A sober analysis of the causes of the breakdown and energetic treatment not of its symptoms but root causes, must therefore be the order of the day. The Archibald Reiss Institute has set for itself precisely that ambitious task. The pathetic foreign stooges temporarily administering Serbia today at their foreign masters’ pleasure and behest have little to fear from us in the immediate term. We want them out, of course, so that Serbia may live. But in due time they will be routinely discarded by their foreign masters anyway, so for the moment they are not worth the expenditure of our time and energy. Our attention will be focused instead on the rotten system of which ghastly regimes such as the present one are disgusting, yet merely transient, features.

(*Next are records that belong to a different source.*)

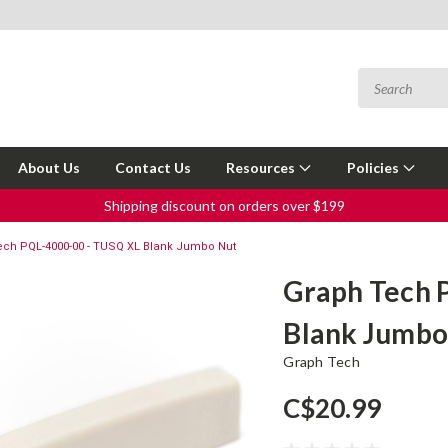
About Us
Contact Us
Resources
Policies
Shipping discount on orders over $199
ech PQL-4000-00 - TUSQ XL Blank Jumbo Nut
Graph Tech 
Blank Jumbo
Graph Tech
C$20.99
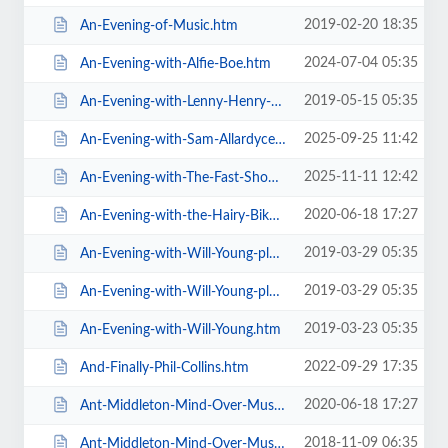
2019-02-20 18:35
An-Evening-of-Music.htm
2024-07-04 05:35
An-Evening-with-Alfie-Boe.htm
2019-05-15 05:35
An-Evening-with-Lenny-Henry-Who-Am-I-Again.htm
2025-09-25 11:42
An-Evening-with-Sam-Allardyce.htm
2025-11-11 12:42
An-Evening-with-The-Fast-Show.htm
2020-06-18 17:27
An-Evening-with-the-Hairy-Bikers.htm
2019-03-29 05:35
An-Evening-with-Will-Young-plus-special-guests-MG-VIP-Package.htm
2019-03-29 05:35
An-Evening-with-Will-Young-plus-special-guests.htm
2019-03-23 05:35
An-Evening-with-Will-Young.htm
2022-09-29 17:35
And-Finally-Phil-Collins.htm
2020-06-18 17:27
Ant-Middleton-Mind-Over-Muscle-Tour-2020.htm
2018-11-09 06:35
Ant-Middleton-Mind-Over-Muscle.htm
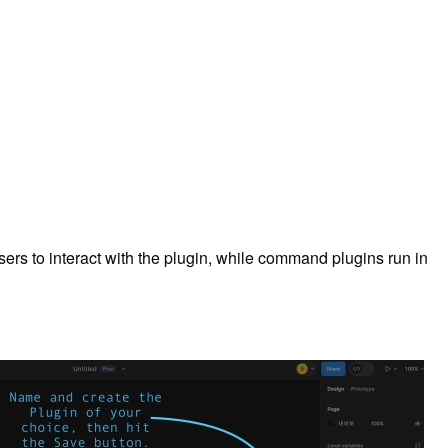
ers to interact with the plugin, while command plugins run in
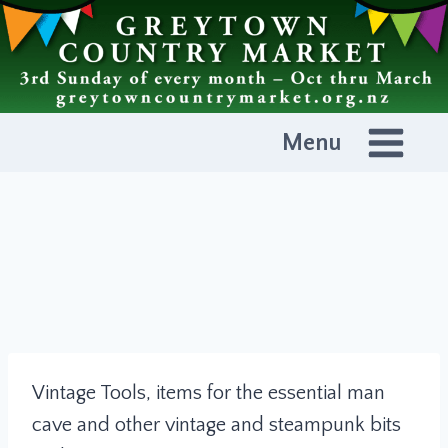
Skip
to
content
Menu
Vintage Tools, items for the essential man
cave and other vintage and steampunk bits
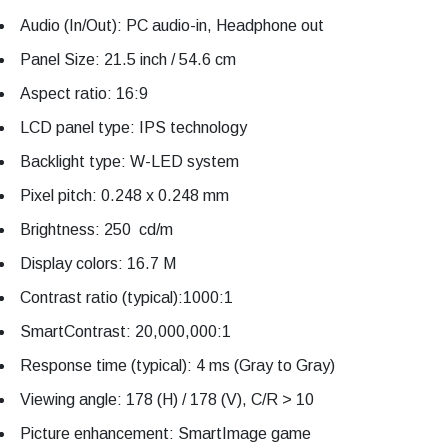
Audio (In/Out): PC audio-in, Headphone out
Panel Size: 21.5 inch / 54.6 cm
Aspect ratio: 16:9
LCD panel type: IPS technology
Backlight type: W-LED system
Pixel pitch: 0.248 x 0.248 mm
Brightness: 250 cd/m
Display colors: 16.7 M
Contrast ratio (typical):1000:1
SmartContrast: 20,000,000:1
Response time (typical): 4 ms (Gray to Gray)
Viewing angle: 178 (H) / 178 (V), C/R > 10
Picture enhancement: SmartImage game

The Spanish patriot Jose Antonio Primo de Rivera articulated best what is also our position — in quoting him, we shall substitute Serbia for Spain. This is what he wrote in his seemingly paradoxical but in fact eminently sensible discourse:

“We love Serbia because we do not like it … We love it because we strive for perfection. We are unable to love the ruined and decadent Serbia that we see today. What we do love is the eternal and immutable metaphysic of Serbia.”[1]

Whoever understands this profound thought and takes it to heart is ready to come on board and we invite him to join us.